G6PD functions as an indirect antioxidant as the enzyme is involved in the activation of NADPH + H+-SOD and GSH-Px Beutler (2002). Results of our study showed a significantly positive correlation between G6PD activity and major antioxidants (SOD and GSH-Px) and its negative correlation with ROS suggests a contributory role of G6PD in oxidative damage and henceforth hypersensitivity. G6PD has a sparing effect on SOD activity and supplies NADPH to the cellular microenvironment which keeps GSH-Px and other enzymes in a reduced state Rezaei and Naghadeh (2006). Decreased G6PD activity has been proposed to cause oxidative damage to reticuloendothelial cells and the release of endogenous factors results in immune dysregulation Roth et al., (1988). However, there were some limitations of the present study which includes a sample size.

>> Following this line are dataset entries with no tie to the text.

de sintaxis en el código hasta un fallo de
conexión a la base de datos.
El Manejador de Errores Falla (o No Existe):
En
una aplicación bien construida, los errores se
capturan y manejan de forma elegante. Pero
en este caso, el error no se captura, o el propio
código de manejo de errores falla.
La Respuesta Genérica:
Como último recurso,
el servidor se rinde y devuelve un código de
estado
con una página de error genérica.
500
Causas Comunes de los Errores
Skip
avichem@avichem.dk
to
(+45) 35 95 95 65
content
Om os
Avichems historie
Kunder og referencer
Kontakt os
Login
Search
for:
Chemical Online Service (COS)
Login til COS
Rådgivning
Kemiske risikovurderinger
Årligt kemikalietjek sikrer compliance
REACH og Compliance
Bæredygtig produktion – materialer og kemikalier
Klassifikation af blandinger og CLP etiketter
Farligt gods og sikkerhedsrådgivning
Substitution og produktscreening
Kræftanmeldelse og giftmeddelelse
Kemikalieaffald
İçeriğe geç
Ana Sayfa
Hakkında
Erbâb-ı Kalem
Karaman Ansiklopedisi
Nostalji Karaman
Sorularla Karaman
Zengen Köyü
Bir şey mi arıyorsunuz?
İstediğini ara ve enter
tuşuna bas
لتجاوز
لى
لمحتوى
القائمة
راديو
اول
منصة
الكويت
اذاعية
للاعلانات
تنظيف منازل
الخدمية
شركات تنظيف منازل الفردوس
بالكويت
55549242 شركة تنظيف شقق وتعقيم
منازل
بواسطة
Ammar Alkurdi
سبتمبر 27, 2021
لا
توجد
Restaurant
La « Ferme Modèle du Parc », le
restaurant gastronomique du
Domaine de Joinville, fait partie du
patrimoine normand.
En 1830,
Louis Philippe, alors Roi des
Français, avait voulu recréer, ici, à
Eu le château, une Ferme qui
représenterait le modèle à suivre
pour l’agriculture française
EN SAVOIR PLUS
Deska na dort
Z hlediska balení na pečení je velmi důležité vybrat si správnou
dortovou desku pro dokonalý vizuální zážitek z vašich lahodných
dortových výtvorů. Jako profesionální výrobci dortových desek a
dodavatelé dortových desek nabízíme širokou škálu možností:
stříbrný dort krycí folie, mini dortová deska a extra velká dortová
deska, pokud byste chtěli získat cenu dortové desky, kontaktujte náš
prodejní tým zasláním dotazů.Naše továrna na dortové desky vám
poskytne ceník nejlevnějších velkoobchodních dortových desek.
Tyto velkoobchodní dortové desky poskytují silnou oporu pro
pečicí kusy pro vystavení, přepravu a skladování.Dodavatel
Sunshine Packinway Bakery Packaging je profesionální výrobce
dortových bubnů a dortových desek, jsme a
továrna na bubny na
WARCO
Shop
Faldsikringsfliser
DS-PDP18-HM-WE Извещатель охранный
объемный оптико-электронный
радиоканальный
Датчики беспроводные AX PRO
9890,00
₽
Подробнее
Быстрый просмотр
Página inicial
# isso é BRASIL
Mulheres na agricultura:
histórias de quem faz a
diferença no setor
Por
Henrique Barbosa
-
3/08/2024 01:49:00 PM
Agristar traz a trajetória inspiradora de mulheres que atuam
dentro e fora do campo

In the present study, the sample was less, so there is a need to study the role of ROS in a large sample size and hypersensitivity induced by vehicles used in common medicinal preparations.
Based on the results of the present study it can be postulated that both Oxidative stress markers and pro-inflammatory cytokines are involved in diseases mediated by immune dysregulation. These parameters need to be standardized and used as routine screening tests for patient susceptibility in the development of drug-induced hypersensitivity.   However, further study in laboratory animal models is warranted for a better understanding of the pathophysiology of penicillin-induced hypersensitivity.